TASK DIRECTIONS - Reproduce every line of text in the rows below word for word, leaving out the pictures.

MATERIAL FOR THIS TASK -
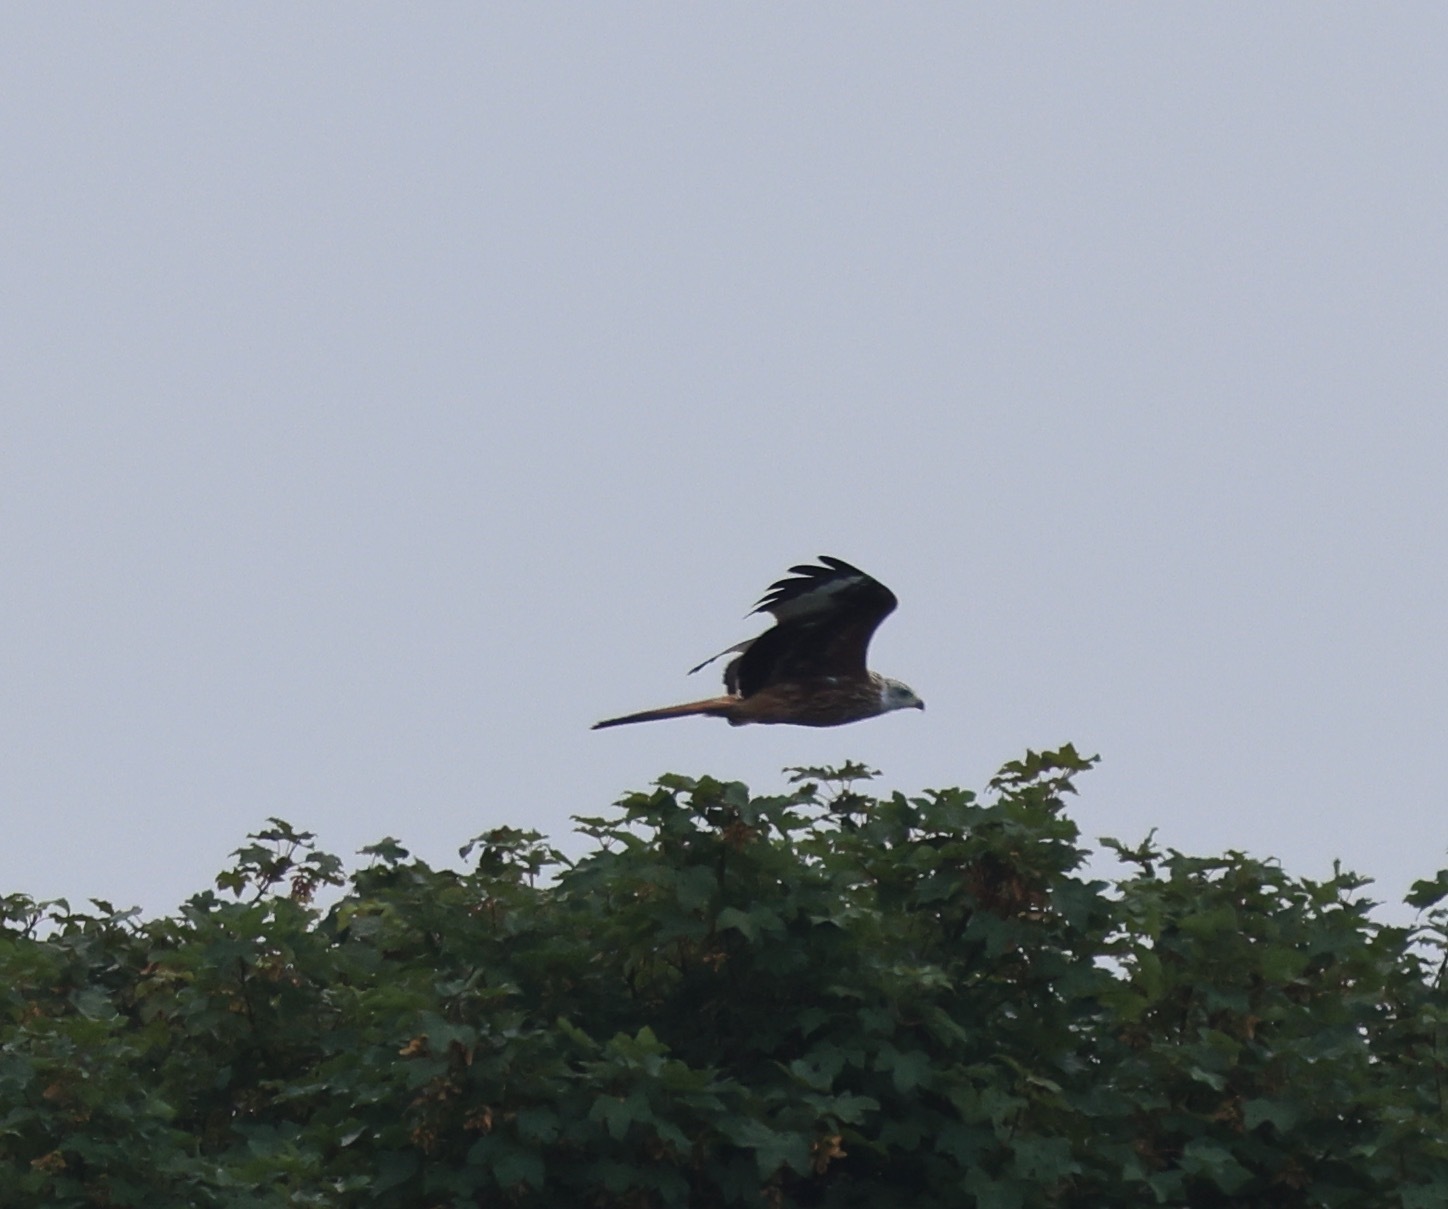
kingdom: Animalia
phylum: Chordata
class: Aves
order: Accipitriformes
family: Accipitridae
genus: Milvus
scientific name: Milvus milvus
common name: Red kite
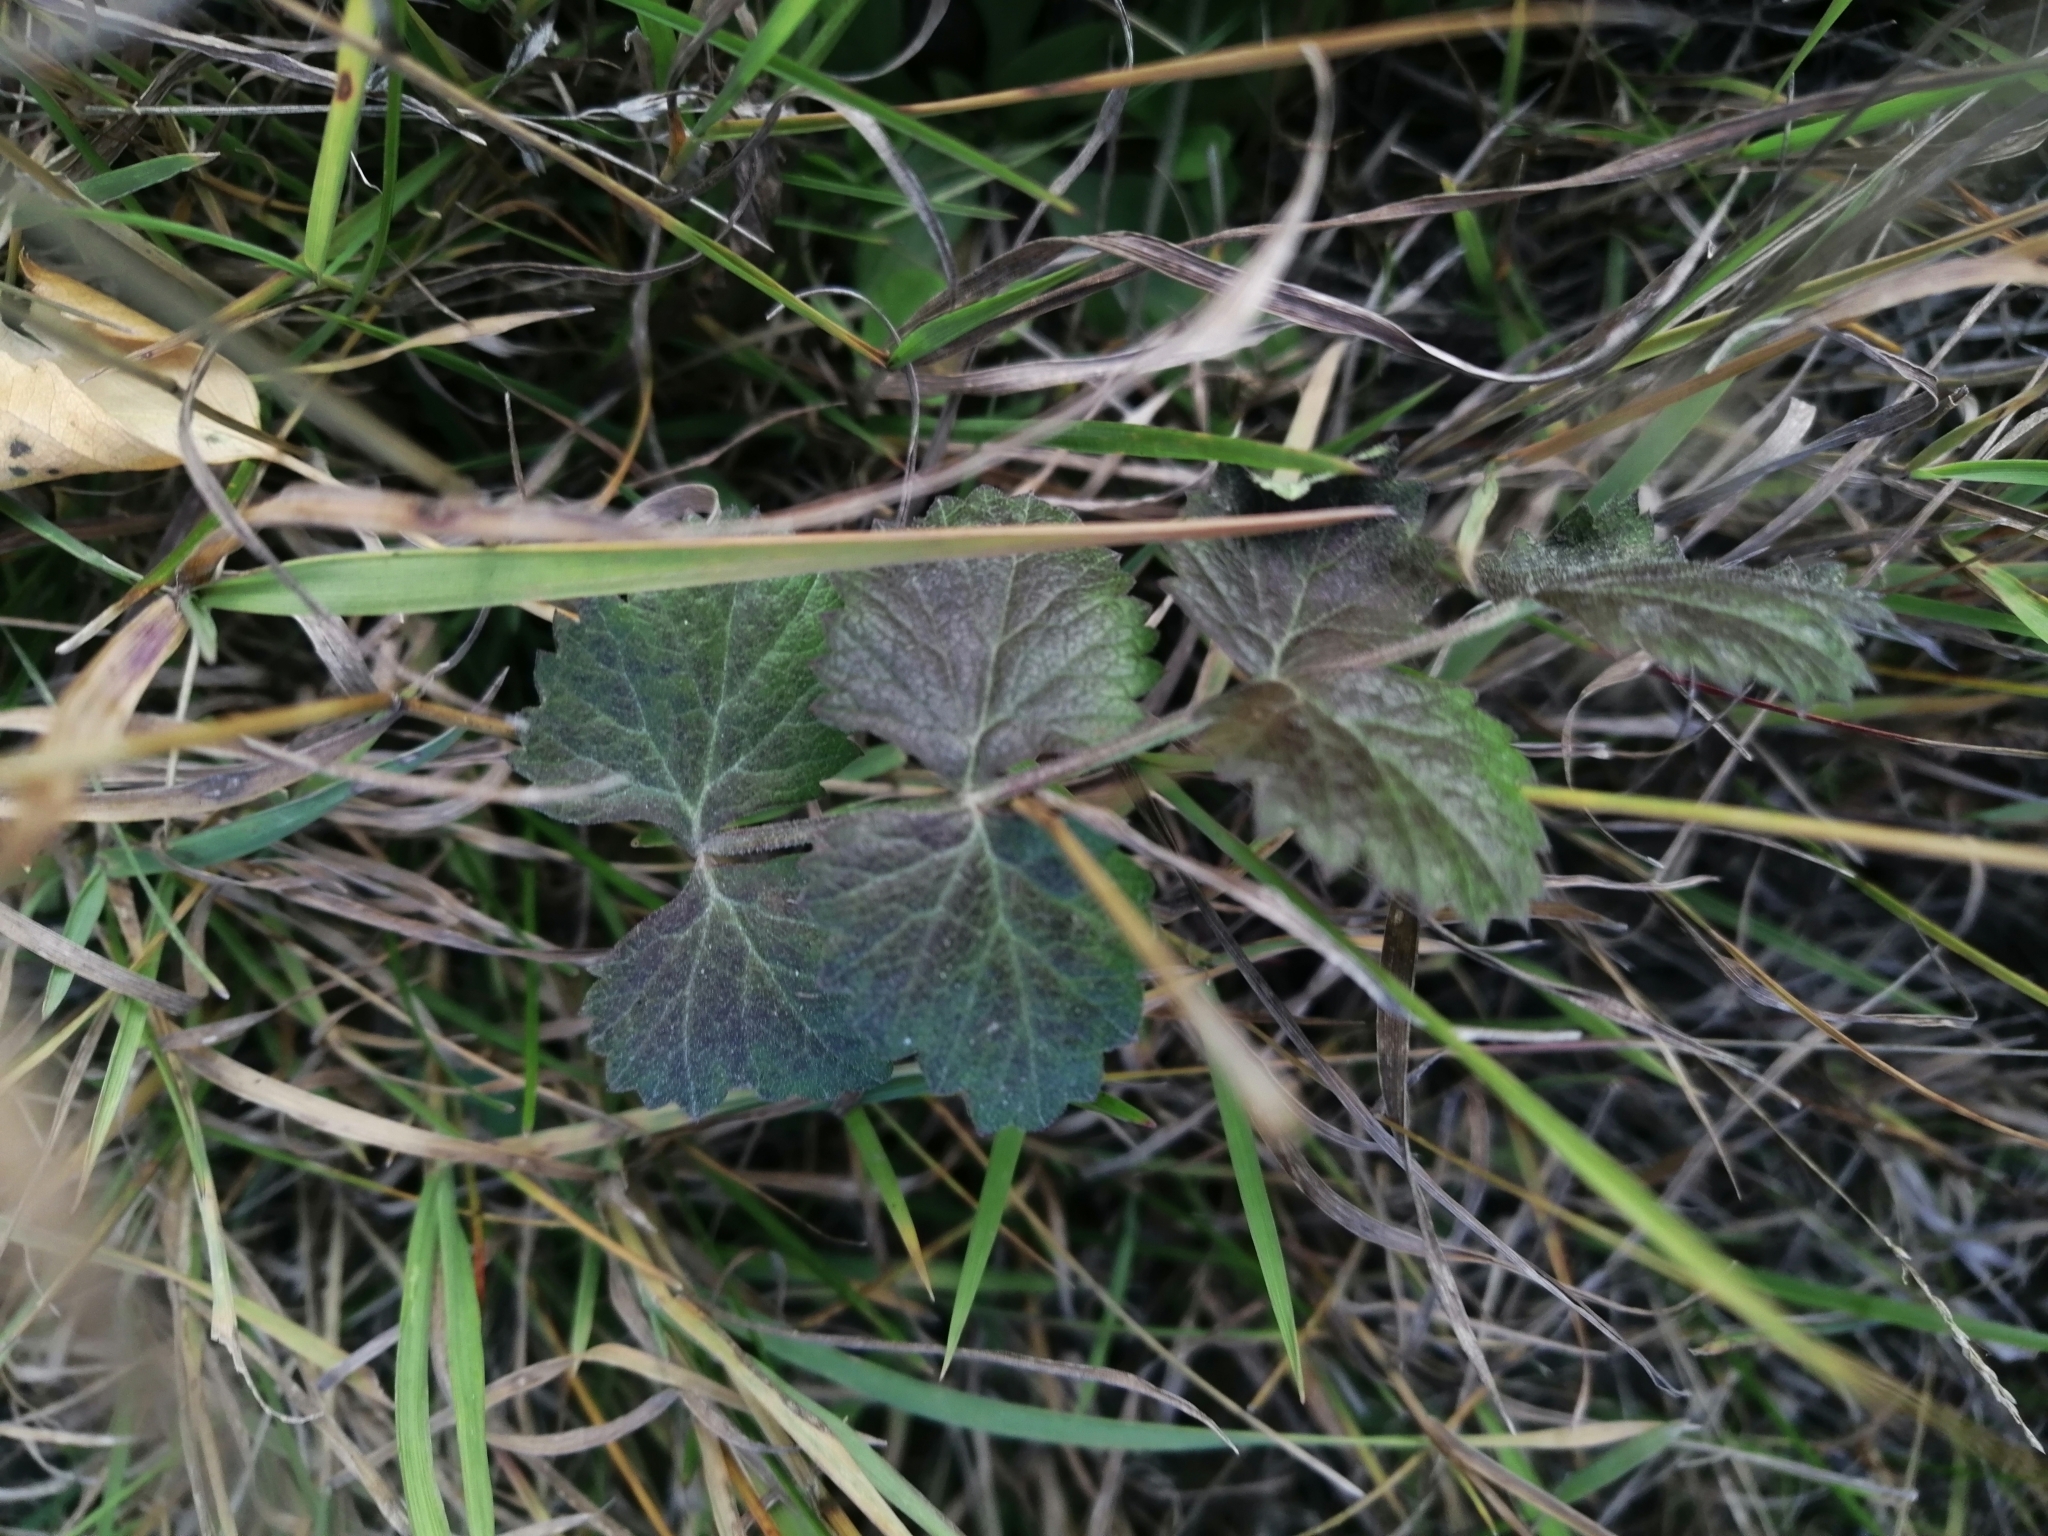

ANSWER TO THE PROBLEM -
kingdom: Animalia
phylum: Chordata
class: Aves
order: Accipitriformes
family: Accipitridae
genus: Milvus
scientific name: Milvus milvus
common name: Red kite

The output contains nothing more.